Hero City: Leningrad 1943–44
St Petersburg, Petrograd, Leningrad, St Petersburg. Peter the Great’s window on the world, the birthplace of the Bolshevik Revolution and of Vladimir Putin. It has always been seen as occupying a strategic position, although its geographic vulnerability partly explains the Soviet invasion of the Karelian Isthmus in 1939 and the annexation of the Baltic states in 1940 and of Kaliningrad (Königsberg) in 1945. Those who have read Prit Buttar’s masterly To Besiege a City – Leningrad 1941-42 (and if you have not, you should) will welcome its sequel Hero City which continues the story of the siege until the recapture of the city by the Red army in February 1944. As with his earlier works Buttar relies mainly on primary sources: letters, reports and memoirs from officers ranging from army group and army commanders down to lieutenants commanding companies and from Other Ranks as well, drawing equally from German and Soviet sources but also looking at the Finns, Latvians and Spanish forces that were involved.
The author is well aware of the justificatory aspect of memoirs which he subjects to critical examination.

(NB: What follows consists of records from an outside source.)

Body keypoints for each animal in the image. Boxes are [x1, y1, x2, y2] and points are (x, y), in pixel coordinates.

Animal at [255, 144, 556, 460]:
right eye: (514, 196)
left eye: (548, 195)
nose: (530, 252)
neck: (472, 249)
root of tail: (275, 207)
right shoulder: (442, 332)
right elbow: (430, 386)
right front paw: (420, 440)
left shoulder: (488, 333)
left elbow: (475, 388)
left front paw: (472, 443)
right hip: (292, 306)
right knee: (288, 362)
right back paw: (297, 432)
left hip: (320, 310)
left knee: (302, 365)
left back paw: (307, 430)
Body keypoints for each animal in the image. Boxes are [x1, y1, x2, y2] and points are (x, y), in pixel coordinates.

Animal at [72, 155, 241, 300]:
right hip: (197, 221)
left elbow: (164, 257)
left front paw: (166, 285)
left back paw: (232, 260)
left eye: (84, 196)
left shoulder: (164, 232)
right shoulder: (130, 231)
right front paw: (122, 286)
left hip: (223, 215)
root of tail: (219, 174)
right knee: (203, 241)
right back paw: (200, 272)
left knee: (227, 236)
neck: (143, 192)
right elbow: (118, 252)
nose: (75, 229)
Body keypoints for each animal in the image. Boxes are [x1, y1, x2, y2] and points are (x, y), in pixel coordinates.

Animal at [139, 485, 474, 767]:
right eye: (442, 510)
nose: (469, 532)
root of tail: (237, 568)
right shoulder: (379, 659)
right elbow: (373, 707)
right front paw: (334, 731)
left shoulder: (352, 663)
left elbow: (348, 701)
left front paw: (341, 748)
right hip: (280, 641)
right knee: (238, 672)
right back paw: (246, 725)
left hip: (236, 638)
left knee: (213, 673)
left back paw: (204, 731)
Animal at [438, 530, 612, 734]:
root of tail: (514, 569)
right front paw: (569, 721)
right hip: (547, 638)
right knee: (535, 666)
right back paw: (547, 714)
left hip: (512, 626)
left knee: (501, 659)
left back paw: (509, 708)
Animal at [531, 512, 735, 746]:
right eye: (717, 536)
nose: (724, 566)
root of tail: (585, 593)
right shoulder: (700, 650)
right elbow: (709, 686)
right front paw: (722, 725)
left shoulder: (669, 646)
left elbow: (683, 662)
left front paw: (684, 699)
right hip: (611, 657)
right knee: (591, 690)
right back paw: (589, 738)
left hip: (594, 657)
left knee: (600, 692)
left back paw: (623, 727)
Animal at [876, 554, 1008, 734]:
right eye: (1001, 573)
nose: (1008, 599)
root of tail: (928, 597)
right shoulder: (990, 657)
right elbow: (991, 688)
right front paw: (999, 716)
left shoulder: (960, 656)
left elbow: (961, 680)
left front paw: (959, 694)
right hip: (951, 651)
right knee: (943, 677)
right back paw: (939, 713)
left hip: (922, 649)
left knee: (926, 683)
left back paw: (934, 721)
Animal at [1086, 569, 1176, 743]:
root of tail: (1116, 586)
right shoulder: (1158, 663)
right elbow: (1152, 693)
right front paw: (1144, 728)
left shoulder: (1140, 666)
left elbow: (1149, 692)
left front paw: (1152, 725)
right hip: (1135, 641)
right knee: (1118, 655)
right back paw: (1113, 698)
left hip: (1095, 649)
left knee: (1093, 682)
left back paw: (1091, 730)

He relates the difficulties the German army had to face with Hitler’s constant interference in operations on the Eastern Front, with his reluctance to take a decision until he absolutely had to, when it was generally too late. In terrain that was unsuited to the use of armour and the frequent removal of formations from Army Group North to bolster up other sections of the Front, the wretched Küchler was faced with an almost impossible task: unable to close the Lagoda gap and the Finns unwilling to, refused permission to withdraw and shorten his front when it was militarily imperative to do so, he must have been mightily relieved when replaced by Model in January 1944. Model’s reputation takes somewhat of a knock from the author who highlights his reluctance to work through the established, and well tried, chain of command in preference to personal visits to units in order to enthuse their men to greater efforts – a laudable objective, but not the job of an army group commander.
One impression gained from this book by the reader is: was the siege ever necessary? The German army was trained and equipped to fight short campaigns of swift manoeuvre, withdrawing where necessary to form a reserve which could counter attack. German doctrine eschewed sieges of any duration and one has to wonder whether Leningrad – and indeed Stalingrad – could not simply have been masked to prevent the city being used as a jump off for Soviet attacks, while continuing to bottle up the Soviet Baltic fleet, with the erstwhile siege troops used elsewhere. The siege of Leningrad would seem to be an example of Hitlerian politics overriding military necessity.
The text of the book is well sourced and it has a comprehensive bibliography. The maps are good but would have benefited from having a complete page, rather than half, devoted to each, and it is comprehensively illustrated. There have been many published accounts of the war on the Eastern Front in general, and the siege of Leningrad in particular, but this book, and its predecessor, by its well-researched sheer detail, and by its putting the siege in the context of the war as a whole, will surely be the definitive history.